*課題 1*. 次の(a)〜(c)が「タマの目」の抜粋と合っているかを、それぞれ「はい」か「いいえ」で答えなさい。判断の決め手となる本文の語句も正確に引用すること。(a) タマは高松まで飛行機で来た。(b) 林女流1級は播但線を使って来た。(c) 林女流1級の移動には2〜3時間かかった。
*課題 2*. 「タマの目」の抜粋にある「地震の際は、」で始まる段落を、主な事実を残したまま短く書き直しなさい。
*課題 3*. 「タマの目」の抜粋を、タマの最後の発言の後から書き進めなさい。

*本文抜粋*.
行方尚史四段(当時)「駄目じゃないですか負けてあげないと。有森さんは指導向きじゃないんですから」

将棋マガジン1995年4月号、鹿野圭生女流初段(当時)の「タマの目」より。

 地震の際は、皆様方に大変ご心配をおかけしました。関西の棋士は、なんとか全員無事でした。奨励会員の船越君を除いては……。しかし、いつまでもしめっぽくはしていられません。今月号は、地震後数日内でも元気な、関西棋士のお話です。 

(中略)

―倉敷・大山名人記念館にて―

タマ「今日は大山一門が集まる筈やったのにねえ」

有森六段「どうやって来たん?」

タマ「高松迄飛行機で、そこから実家で一泊して電車で来ましたよ」

有森「林さんは?」

林女流1級「大阪から福知山線と加古川線乗り継いで姫路から新幹線です。でも播但線じゃないから思ったよりも早く着きましたよ」 

有森「どれ位かかった?」

林「4~5時間です」

タマ「有森さん、大阪対局の時、当分そのルートやねんからよう聞いとかんと」

*データ抜粋*.
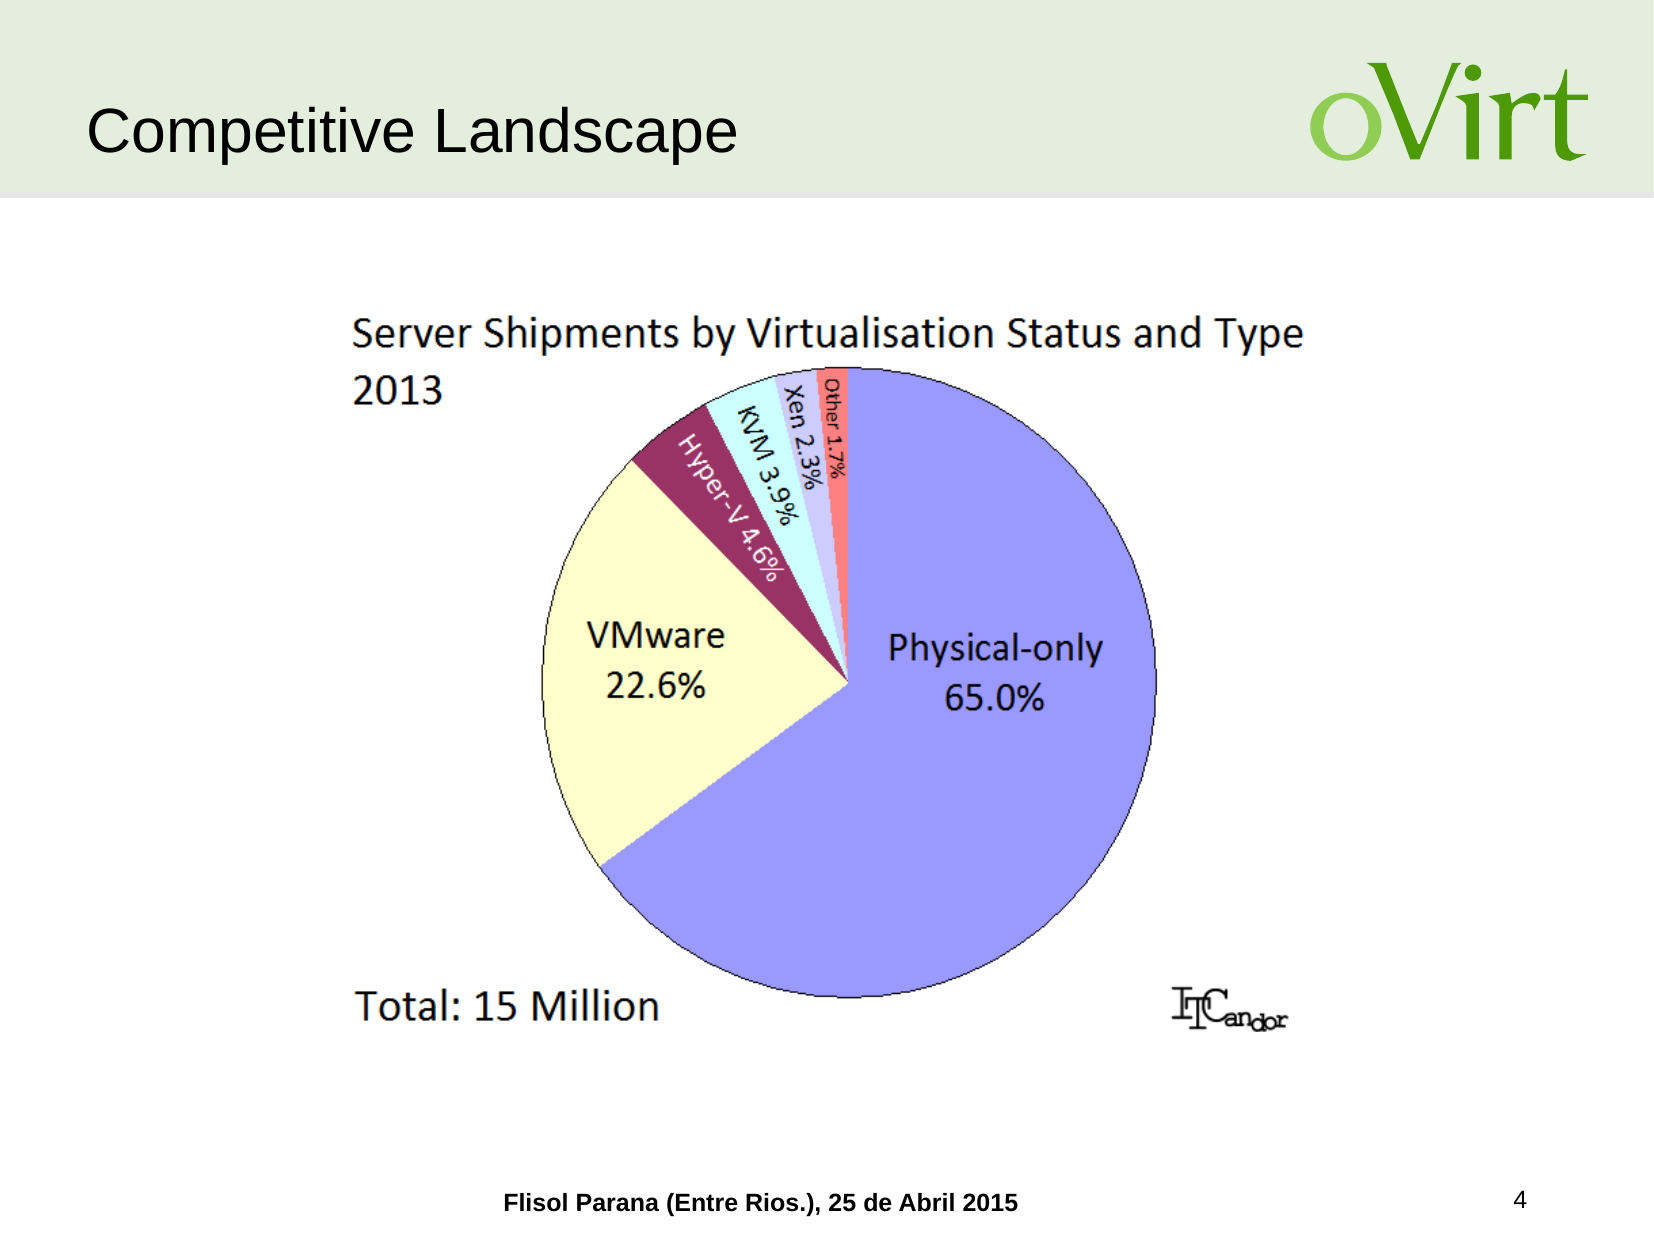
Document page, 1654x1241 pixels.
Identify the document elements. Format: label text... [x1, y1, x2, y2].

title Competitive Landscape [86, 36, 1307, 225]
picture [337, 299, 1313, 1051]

*解答例 1*.
(a) はい。「高松迄飛行機で、そこから実家で一泊して電車で来ましたよ」
(b) いいえ。「でも播但線じゃないから思ったよりも早く着きましたよ」
(c) いいえ。「4~5時間です」

*解答例 2*. 地震では皆様に心配をかけた。関西の棋士は、奨励会員の船越君を除いて全員無事だった。いつまでも沈んではいられないので、今月号は地震後数日内でも元気な関西棋士の話である。

*解答例 3*.
有森「わし、当分大阪行かへんわ」

中田(功)五段「おはようございます」

タマ「あ、おじさんだ!! おはようございます」

(中田五段と行方四段は、有森、林、タマからいっておじ弟子なのです)

中田「ウェーン。また、おじさんって言うぅ」

有森「おじさん」

中田「チェッ。あ、行方君にも言ってやって下さいよ」

行方「エー。そうか、おじさんになるのか」

中田「有吉先生と坪内先生は大丈夫なんですか?」

タマ「うん、師匠(有吉九段)は元気そうな声だったけど、ガスと水がストップして、昨日迄給水車1回しか来てないって。家は一応無事やて。坪内先生とこはもう、住まれへんから、奥さんの実家に居候してはるんやて。上二人が来てはれへんからなんか淋しいねェ」 

有森「その分、指導対局の人も制限しはったらしいで」

―昼食休憩―

行方「有森さん、ちゃんと子供には負けてあげました?」

有森「いや。勝ったら泣いてしもた」

林「手合いは?」

有森「四枚落」

行方「駄目じゃないですか負けてあげないと。有森さんは指導向きじゃないんですから」

有森「なんでやねん」

タマ「だって顔、怖いもん」

行方「イヤ、その、体も大きいし、声も大きいし……」

有森「ほっといてんか!! わしは、トーナメントプロや」

―夕方、仕事終了後―

タマ「ウェーン。六枚落でウッカリ子どもに勝ってしまったら、ワンワン泣かれてしもて、私迄、泣きそうになっちゃった」 

有森「顔が怖いからや」

タマ「チッ」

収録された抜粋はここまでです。